Thank you very much for you answer. Everything you said is correct. 

Can you explain me better this KAPATID please? Because I didnt get a point. And what makes you think that the person is incapacited and in a need?


----------



## DotterKat

_*Kapatid*_ is just as gender-neutral as the English _*sibling*_, that is, it can refer to either a _brother or a sister_. However, in English it would sound odd if _sibling _is used instead of the more specific brother or sister when both parties in the conversation know exactly who is being discussed. For instance, your text would be odd in English:
"...is this the new husband of your sibling? ...... my sibling is still alive!" That sentence would more likely be said as "....is this the new husband of your sister?....my brother is still alive!" In Tagalog, however, this does not sound odd at all, and even if both parties know who is being discussed they may still resort to gender neutral nouns and pronouns (*kapatid* - sibling, *siya *- pronoun which can stand for either a man or woman, *kasintahan* - noun for either boyfriend or girlfriend or simply sweetheart, etc.). You will encounter a number of these gender neutral words in Tagalog. A caveat would be if the sibling being discussed is older than the speaker in which case the gender specific words *ate* (sister) or *kuya* (brother) could have been used. Still, the use of _kapatid_ is entirely appropriate for the sentence but since I do not know the genders of the people being discussed, I just used the neutral _sibling_.

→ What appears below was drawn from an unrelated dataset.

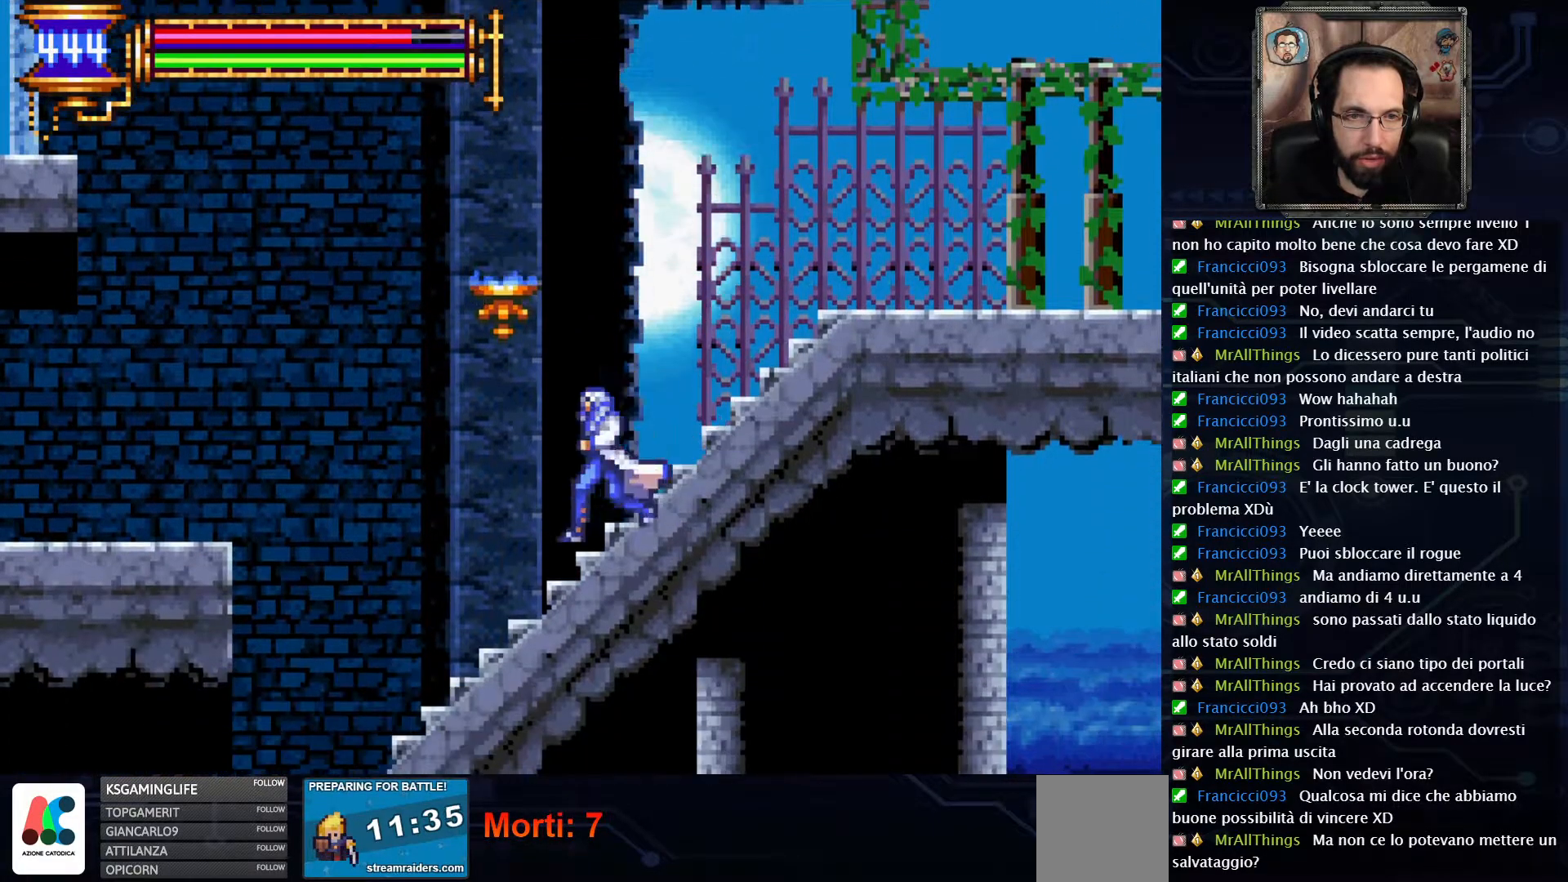
{"buttons": ["A", "DPAD_LEFT"], "left_stick": "center", "right_stick": "center", "events": [[417, "A", "down"]]}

As for my (pure) speculation that the person who got left is somehow incapacitated, I base it on the outraged tone of the writer and his insistence that the brother (let's just assume for discussion's sake that it's a brother) is indeed still alive. Although the writer specified "...is this the new husband of your sister?...." implying that his brother and the brother's former wife are already legally divorced, that may not be the case. The "former" wife and a new boyfriend may simply be living together as though they were husband and wife without the legality of marriage. The only other way for the "former" wife to be unmarried (besides divorce) would be if she becomes a widow (if the writer's brother dies) --- and thus the writer's insistence that his brother is "still alive!" with the subtext that the "former" wife cannot therefore be legally married yet (because she would be guilty of bigamy). Then, I further speculated that this brother must be somehow ill or incapacitated because of the writer's very indignant tone in saying "...*buhay pa* ang kapatid ko!" (...he is *still alive*! / he is *still very much alive!*). In my own (wild) imagination, this could mean that perhaps the brother is very ill, has been very ill, or even was near death at one point but has recently made a recovery and therefore _still very much alive_ and still very much the legitimate husband of his "former" wife, notwithstanding the fact that the wife has actually left him for another man during a time when he was ill, incapacitated or otherwise unable to pursue her.
Then again, as I have pointed out, all of the above (except for the translation) is pure speculation on my part. The writer in me may be teasing out a plot line where none exists!


----------



## jospalato

Thank you very much for explaining "kapatid". Now i fully understand.

And even your speculation are 100% complete right except the fact that the ex wasn't ill at all. Maybe the writter was just angry. 

Thank you.


----------